Contre le RN, un rempart macronien ?
Au-delà du cas Amélie de Montchalin qui va diriger la Cour des comptes, Emmanuel Macron multiplie les nominations de ses proches à la tête des grandes institutions. Bon plaisir monarchique, ou sage précaution ?
Est-ce parce qu’il s’agit d’une femme et qu’elle est jeune que la nomination d’Amélie de Montchalin comme Première présidente de la Cour des comptes fait ainsi polémique ? Elle a sur le papier toutes les compétences pour occuper le poste. Mieux, pour le faire grandir.
Montchalin à la Cour des comptes : compétences et soupçons
Son prédécesseur Pierre Moscovici avait réclamé en vain d’accéder aux prévisions de Bercy afin de les vérifier lorsqu’à deux reprises, en 2023 et encore plus en 2024, les experts s’étaient trompés sur les recettes fiscales attendues, donc sur le déficit public de la France. Qui de mieux placé que l’ex-ministre du Budget pour connaître les chiffres de l’intérieur, elle qui vient de passer des mois à les décortiquer ? Certes, elle sera en conflit d’intérêt sur le budget 2026 mais ensuite, il y en aura beaucoup d’autres…
Ce n’est pas un hasard si cette mauvaise polémique est alimentée en particulier par Jordan Bardella. Au-delà du cas Montchalin, le président du RN dénonce « le verrouillage des institutions par la majorité présidentielle ». Sur le fond, il n’a pas tort. Déjà, Emmanuel Macron avait nommé à la tête du Conseil constitutionnel son plus proche en politique, Richard Ferrand. Cette nomination avait suscité des attaques qui se sont éteintes lorsque celle-ci a été entérinée, de justesse, par le vote du Parlement qui l’a légitimée.

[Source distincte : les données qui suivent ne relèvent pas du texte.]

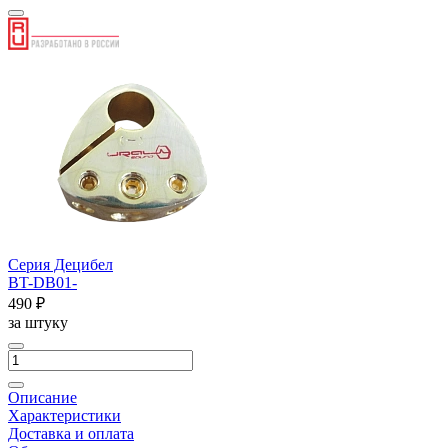
Серия Децибел
BT-DB01-
490 ₽
за штуку
Описание
Характеристики
Доставка и оплата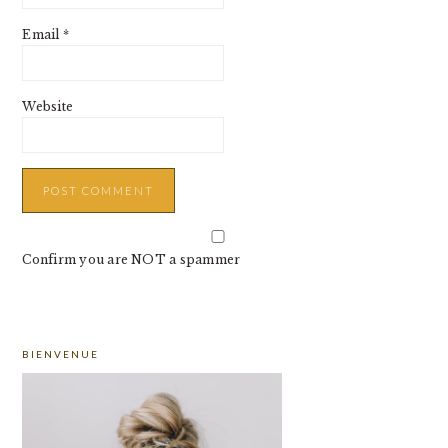
Email
*
Website
Confirm you are NOT a spammer
PRIMARY
BIENVENUE
SIDEBAR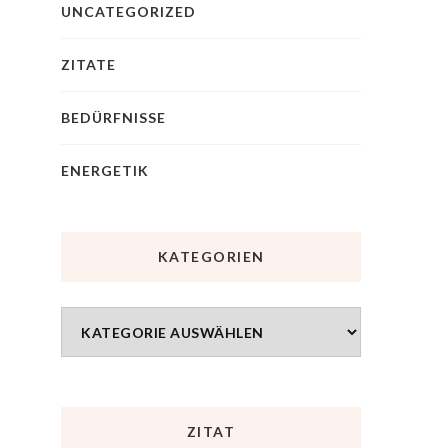
UNCATEGORIZED
ZITATE
BEDÜRFNISSE
ENERGETIK
KATEGORIEN
ZITAT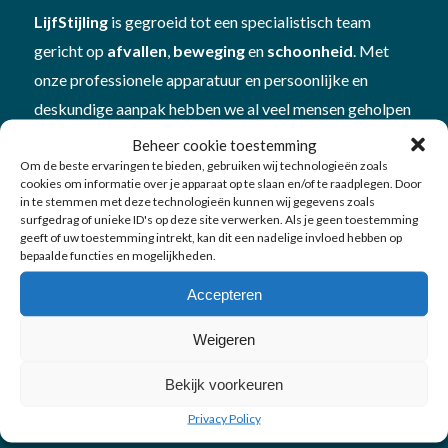
LijfStijling
is gegroeid tot een specialistisch team
gericht op
afvallen
,
beweging
en
schoonheid
. Met
onze professionele apparatuur en persoonlijke en
deskundige aanpak hebben we al veel mensen geholpen
om beter in hun vel te komen én te blijven. Plan
Beheer cookie toestemming
een
vitamine- en mineralencheck
bij ons om te kijken
Om de beste ervaringen te bieden, gebruiken wij technologieën zoals
cookies om informatie over je apparaat op te slaan en/of te raadplegen. Door
hoe je in
balans
bent
in te stemmen met deze technologieën kunnen wij gegevens zoals
surfgedrag of unieke ID's op deze site verwerken. Als je geen toestemming
geeft of uw toestemming intrekt, kan dit een nadelige invloed hebben op
bepaalde functies en mogelijkheden.
Accepteren
Onze diensten
Weigeren
Bekijk voorkeuren
Afvallen
Privacy Policy
Bewegen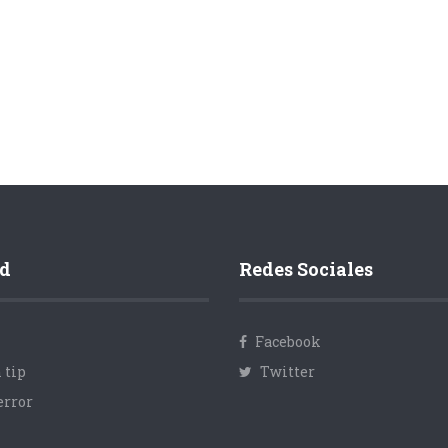
d
Redes Sociales
Facebook
 tip
Twitter
error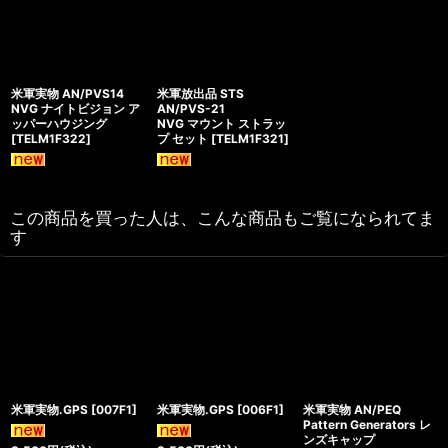
米軍実物 AN/PVS14
米軍放出品 STS
NVG ナイトビジョン ア
AN/PVS-21
ッパーハウジング
NVG マウント ストラッ
[
TELM1F322
]
プ セット
[
TELM1F321
]
この商品を買った人は、こんな商品もご覧になられてま
す
米軍実物.GPS
[
007F1
]
米軍実物.GPS
[
006F1
]
米軍実物 AN/PEQ
Pattern Generators レ
ンズキャップ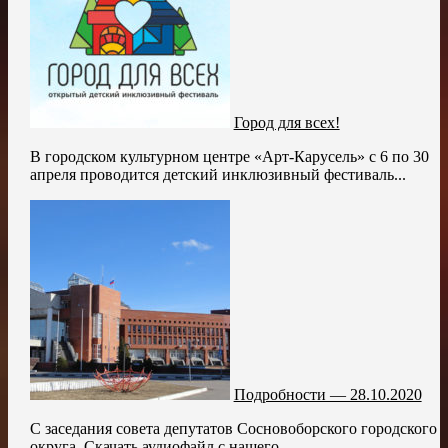
Город для всех!
В городском культурном центре «Арт-Карусель» с 6 по 30
апреля проводится детский инклюзивный фестиваль...
Подробности — 28.10.2020
С заседания совета депутатов Сосновоборского городского
округа. Скачать аудиофайл с нашего...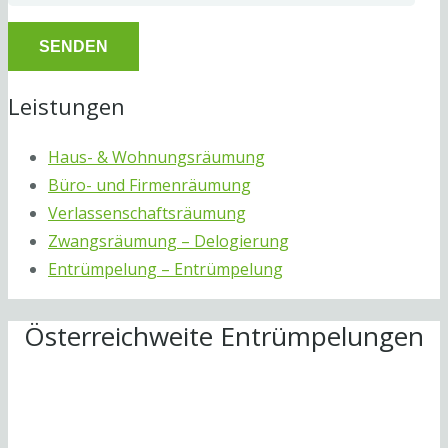
Leistungen
Haus- & Wohnungsräumung
Büro- und Firmenräumung
Verlassenschaftsräumung
Zwangsräumung – Delogierung
Entrümpelung – Entrümpelung
Österreichweite Entrümpelungen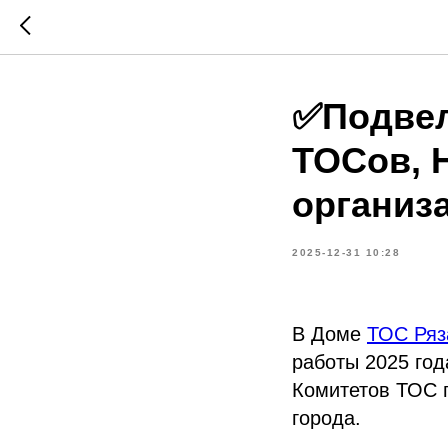
✅Подвел
ТОСов, 
организ
2025-12-31 10:28
В Доме
ТОС Ряз
работы 2025 год
Комитетов ТОС г
города.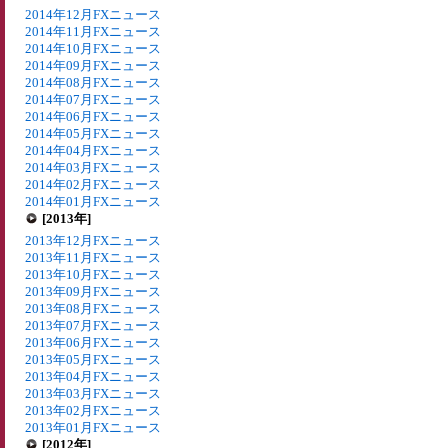
2014年12月FXニュース
2014年11月FXニュース
2014年10月FXニュース
2014年09月FXニュース
2014年08月FXニュース
2014年07月FXニュース
2014年06月FXニュース
2014年05月FXニュース
2014年04月FXニュース
2014年03月FXニュース
2014年02月FXニュース
2014年01月FXニュース
[2013年]
2013年12月FXニュース
2013年11月FXニュース
2013年10月FXニュース
2013年09月FXニュース
2013年08月FXニュース
2013年07月FXニュース
2013年06月FXニュース
2013年05月FXニュース
2013年04月FXニュース
2013年03月FXニュース
2013年02月FXニュース
2013年01月FXニュース
[2012年]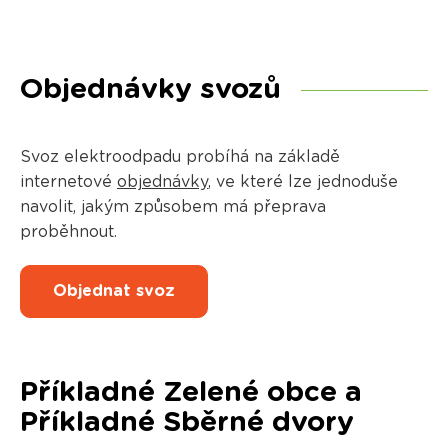
Objednávky svozů
Svoz elektroodpadu probíhá na základě
internetové
objednávky
, ve které lze jednoduše
navolit, jakým způsobem má přeprava
proběhnout.
Objednat svoz
Příkladné Zelené obce a
Příkladné Sběrné dvory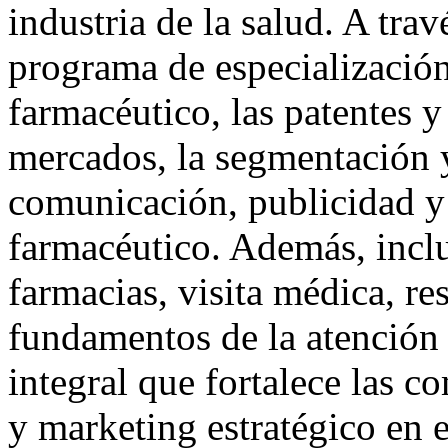
industria de la salud. A tra
programa de especializació
farmacéutico, las patentes y
mercados, la segmentación y
comunicación, publicidad y
farmacéutico. Además, incl
farmacias, visita médica, re
fundamentos de la atención
integral que fortalece las c
y marketing estratégico en 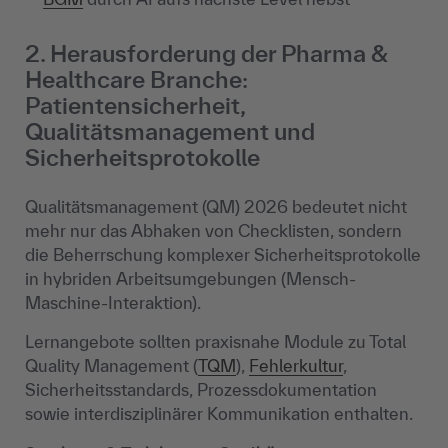
2. Herausforderung der Pharma &
Healthcare Branche:
Patientensicherheit,
Qualitätsmanagement und
Sicherheitsprotokolle
Qualitätsmanagement (QM) 2026 bedeutet nicht
mehr nur das Abhaken von Checklisten, sondern
die Beherrschung komplexer Sicherheitsprotokolle
in hybriden Arbeitsumgebungen (Mensch-
Maschine-Interaktion).
Lernangebote sollten praxisnahe Module zu Total
Quality Management (
TQM
),
Fehlerkultur
,
Sicherheitsstandards, Prozessdokumentation
sowie interdisziplinärer Kommunikation enthalten.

Une série de nominations stratégiques
Par ailleurs, ce n’est pas la première fois que le président de la République nomme ainsi une de ses ministres à un poste clé. Ce fut déjà le cas lorsque Emmanuelle Wargon, ministre chargée du Logement, déléguée à la Transition écologique, avait pris les rênes de la puissante Commission de régulation de l’énergie (CRE) qui régule les marchés de l’électricité et du gaz en France. Et ce mois-ci, il devrait propulser Émilie Piette qu’il a choisie pour prendre la présidence du gestionnaire d’électricité RTE.
D’ici peu, il faudra également remplacer le gouverneur de la Banque de France, François Villeroy de Galhau, qui a écourté son mandat prévu jusqu’à fin 2027, pour rejoindre les Apprentis d’Auteuil. Une occasion en or pour Emmanuel Macron de nommer un autre de ses proches. Au mois de mai, c’est le vice-président du Conseil d’État, Didier-Roland Tabuteau, qui fera valoir ses droits à la retraite pour quitter ses fonctions. Une autre opportunité pour qu’Emmanuel Macron le remplace par quelqu’un de confiance.
Rien d’étonnant ni d’illégal dans cette pluie de nominations stratégiques auxquelles procède Emmanuel Macron tant qu’il est encore à l’Élysée. La Constitution lui en donne le droit et le pouvoir. Libre à lui, dans la plupart des cas, de choisir qui il veut. Il ne s’en prive pas et en profite pour caser ceux en qui il a confiance ou bien qui l’ont soutenu. Il vient de remettre des décorations à l’Élysée à ses anciens compagnons de route.
« Verrouiller » les institutions : logique politique et risque RN
Tout ceci a un air de fin de règne monarchique où Jupiter distribue ses bienfaits à ses amis. Une démarche que l’on peut critiquer mais qui a aussi deux raisons objectives. La première est que tous les présidents de la République ont fait de même avant lui.
La seconde, et non la moindre, est qu’elle offre l’avantage de placer à la tête de l’État des personnalités compétentes, à la tête bien faite, et aux idées en accord avec la République. De quoi effectivement verrouiller les institutions et protéger les Français d’éventuelles dérives aux accents trumpistes si le RN devait s’emparer de l’Élysée. On comprend mieux pourquoi Jordan Bardella s’en offusque. Et cela nous pousse à nous en réjouir.